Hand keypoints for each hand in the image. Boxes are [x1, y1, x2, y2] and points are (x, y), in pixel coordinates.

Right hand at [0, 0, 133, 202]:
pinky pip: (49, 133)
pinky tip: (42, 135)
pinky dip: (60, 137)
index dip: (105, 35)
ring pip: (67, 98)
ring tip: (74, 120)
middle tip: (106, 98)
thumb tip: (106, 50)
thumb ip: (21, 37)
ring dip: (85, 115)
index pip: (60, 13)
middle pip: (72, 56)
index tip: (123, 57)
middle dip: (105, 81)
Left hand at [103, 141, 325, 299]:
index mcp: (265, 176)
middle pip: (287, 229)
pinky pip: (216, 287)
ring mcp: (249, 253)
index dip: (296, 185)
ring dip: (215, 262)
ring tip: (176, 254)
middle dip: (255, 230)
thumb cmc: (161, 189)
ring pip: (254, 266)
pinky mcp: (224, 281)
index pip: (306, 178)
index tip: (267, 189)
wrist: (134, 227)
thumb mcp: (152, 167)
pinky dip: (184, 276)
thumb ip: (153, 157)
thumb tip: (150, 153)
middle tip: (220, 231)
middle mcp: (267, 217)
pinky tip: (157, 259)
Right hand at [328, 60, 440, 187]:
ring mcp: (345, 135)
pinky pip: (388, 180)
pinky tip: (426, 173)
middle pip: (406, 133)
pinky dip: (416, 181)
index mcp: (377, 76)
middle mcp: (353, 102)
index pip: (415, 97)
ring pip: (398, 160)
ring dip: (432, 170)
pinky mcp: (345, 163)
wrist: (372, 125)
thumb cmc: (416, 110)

========

* **Your goal**:
In the entries above, find each line with "middle" and list it.

* **Task answer**:
middle tip: (106, 98)
middle pip: (72, 56)
middle dip: (105, 81)
middle pip: (287, 229)
middle dip: (255, 230)
middle tip: (220, 231)
middle mcp: (267, 217)
middle pip: (406, 133)
middle mcp: (353, 102)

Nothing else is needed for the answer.